- [To-do item]:
For each line below, check whether "ettoday" is present. Report how many lines have it, nothing else.

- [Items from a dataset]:
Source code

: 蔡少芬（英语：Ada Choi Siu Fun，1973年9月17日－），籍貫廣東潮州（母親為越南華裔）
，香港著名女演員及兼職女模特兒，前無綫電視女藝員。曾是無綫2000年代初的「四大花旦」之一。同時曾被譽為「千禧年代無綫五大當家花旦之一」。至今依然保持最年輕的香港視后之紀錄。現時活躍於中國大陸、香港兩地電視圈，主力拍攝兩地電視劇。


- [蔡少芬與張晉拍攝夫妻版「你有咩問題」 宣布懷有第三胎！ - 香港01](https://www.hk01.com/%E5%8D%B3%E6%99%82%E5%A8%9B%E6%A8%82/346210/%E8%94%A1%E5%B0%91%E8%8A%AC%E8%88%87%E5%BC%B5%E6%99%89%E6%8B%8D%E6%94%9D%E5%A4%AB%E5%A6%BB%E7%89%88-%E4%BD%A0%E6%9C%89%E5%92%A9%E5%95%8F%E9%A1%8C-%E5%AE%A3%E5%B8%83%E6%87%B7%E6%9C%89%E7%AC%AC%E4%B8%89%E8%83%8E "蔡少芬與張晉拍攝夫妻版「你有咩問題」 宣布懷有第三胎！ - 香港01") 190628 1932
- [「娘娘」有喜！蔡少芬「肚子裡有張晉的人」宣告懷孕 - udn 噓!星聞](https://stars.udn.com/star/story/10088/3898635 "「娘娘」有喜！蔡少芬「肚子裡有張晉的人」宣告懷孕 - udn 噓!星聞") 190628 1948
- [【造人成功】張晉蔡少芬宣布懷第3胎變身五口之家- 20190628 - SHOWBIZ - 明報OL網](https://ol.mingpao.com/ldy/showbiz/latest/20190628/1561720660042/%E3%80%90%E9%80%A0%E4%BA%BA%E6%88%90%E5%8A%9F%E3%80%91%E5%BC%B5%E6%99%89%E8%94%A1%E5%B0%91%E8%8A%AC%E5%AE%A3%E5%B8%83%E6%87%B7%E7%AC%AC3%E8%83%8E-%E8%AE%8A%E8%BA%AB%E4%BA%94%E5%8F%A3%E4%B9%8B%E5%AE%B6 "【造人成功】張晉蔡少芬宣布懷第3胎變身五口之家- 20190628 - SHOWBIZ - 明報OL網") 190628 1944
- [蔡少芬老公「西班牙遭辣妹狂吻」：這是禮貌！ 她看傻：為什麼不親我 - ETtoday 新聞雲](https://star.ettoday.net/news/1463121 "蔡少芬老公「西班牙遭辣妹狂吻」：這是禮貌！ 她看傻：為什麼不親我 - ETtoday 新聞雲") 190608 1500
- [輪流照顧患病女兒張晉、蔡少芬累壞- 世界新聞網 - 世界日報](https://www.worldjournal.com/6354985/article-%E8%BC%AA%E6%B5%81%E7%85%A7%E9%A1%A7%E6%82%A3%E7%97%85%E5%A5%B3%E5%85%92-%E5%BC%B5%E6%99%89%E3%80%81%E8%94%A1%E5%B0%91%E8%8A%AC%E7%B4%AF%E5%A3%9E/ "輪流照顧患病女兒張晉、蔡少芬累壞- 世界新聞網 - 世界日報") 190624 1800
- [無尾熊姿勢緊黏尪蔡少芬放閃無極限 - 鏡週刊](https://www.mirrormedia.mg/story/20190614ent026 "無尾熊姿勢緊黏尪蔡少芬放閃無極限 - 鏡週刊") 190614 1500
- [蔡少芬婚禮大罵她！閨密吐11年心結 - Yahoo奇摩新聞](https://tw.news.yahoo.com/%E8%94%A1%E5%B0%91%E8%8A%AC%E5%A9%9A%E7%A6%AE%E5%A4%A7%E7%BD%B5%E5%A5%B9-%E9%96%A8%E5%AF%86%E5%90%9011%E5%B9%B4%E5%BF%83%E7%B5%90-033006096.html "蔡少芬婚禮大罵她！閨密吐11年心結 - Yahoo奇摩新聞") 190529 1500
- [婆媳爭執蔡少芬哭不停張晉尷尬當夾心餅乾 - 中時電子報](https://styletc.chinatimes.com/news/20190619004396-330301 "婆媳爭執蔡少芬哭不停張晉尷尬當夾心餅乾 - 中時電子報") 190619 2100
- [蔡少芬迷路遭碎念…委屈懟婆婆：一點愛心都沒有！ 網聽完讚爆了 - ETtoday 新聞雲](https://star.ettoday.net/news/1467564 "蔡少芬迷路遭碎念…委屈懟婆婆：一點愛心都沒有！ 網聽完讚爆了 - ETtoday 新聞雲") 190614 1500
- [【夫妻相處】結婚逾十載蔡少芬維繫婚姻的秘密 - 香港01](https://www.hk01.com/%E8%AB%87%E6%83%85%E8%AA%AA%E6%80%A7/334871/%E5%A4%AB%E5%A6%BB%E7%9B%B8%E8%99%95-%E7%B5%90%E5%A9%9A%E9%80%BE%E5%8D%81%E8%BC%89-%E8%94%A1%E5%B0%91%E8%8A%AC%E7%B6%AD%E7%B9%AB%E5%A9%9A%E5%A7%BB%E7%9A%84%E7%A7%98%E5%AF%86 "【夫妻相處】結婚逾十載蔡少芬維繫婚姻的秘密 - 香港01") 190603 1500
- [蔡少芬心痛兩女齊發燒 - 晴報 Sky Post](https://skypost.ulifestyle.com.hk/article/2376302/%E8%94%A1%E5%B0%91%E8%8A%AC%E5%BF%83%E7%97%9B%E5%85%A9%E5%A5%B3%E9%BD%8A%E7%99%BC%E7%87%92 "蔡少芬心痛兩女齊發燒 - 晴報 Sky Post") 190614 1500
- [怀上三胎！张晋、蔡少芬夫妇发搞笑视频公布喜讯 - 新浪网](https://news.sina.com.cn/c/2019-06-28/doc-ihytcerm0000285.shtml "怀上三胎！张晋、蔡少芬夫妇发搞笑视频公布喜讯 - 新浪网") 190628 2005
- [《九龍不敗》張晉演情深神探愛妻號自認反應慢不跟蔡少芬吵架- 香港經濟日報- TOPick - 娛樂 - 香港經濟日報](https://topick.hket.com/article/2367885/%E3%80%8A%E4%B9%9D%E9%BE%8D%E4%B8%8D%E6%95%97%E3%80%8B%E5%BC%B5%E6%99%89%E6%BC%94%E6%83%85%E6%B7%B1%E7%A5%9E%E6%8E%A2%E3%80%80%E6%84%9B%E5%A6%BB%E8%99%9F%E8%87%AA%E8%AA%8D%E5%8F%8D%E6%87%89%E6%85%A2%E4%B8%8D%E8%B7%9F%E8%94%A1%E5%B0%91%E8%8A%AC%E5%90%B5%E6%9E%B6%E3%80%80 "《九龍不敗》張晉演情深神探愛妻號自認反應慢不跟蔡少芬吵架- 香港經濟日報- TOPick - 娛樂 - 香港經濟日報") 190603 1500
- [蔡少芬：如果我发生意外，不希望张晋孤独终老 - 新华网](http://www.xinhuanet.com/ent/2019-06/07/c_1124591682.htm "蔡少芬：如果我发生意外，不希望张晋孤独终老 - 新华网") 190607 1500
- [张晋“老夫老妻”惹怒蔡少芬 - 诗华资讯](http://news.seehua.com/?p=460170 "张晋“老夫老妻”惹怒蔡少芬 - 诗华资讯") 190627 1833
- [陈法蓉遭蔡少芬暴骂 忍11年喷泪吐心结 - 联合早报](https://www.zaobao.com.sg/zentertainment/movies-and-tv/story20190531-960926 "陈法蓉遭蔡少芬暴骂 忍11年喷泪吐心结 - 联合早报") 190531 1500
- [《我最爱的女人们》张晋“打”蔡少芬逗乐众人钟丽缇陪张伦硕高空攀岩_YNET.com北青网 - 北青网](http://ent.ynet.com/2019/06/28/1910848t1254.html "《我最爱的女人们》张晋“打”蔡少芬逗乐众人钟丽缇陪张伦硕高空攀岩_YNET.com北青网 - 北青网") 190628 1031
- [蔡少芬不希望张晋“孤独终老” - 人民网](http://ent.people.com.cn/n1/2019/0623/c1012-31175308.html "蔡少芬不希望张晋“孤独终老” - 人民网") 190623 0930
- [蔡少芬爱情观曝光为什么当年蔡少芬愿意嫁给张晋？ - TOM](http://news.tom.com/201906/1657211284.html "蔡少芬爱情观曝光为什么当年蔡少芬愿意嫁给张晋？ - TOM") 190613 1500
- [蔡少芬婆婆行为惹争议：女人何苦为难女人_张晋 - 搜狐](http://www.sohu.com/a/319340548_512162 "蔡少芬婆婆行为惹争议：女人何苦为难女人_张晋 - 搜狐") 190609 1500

- [Answer section]:
2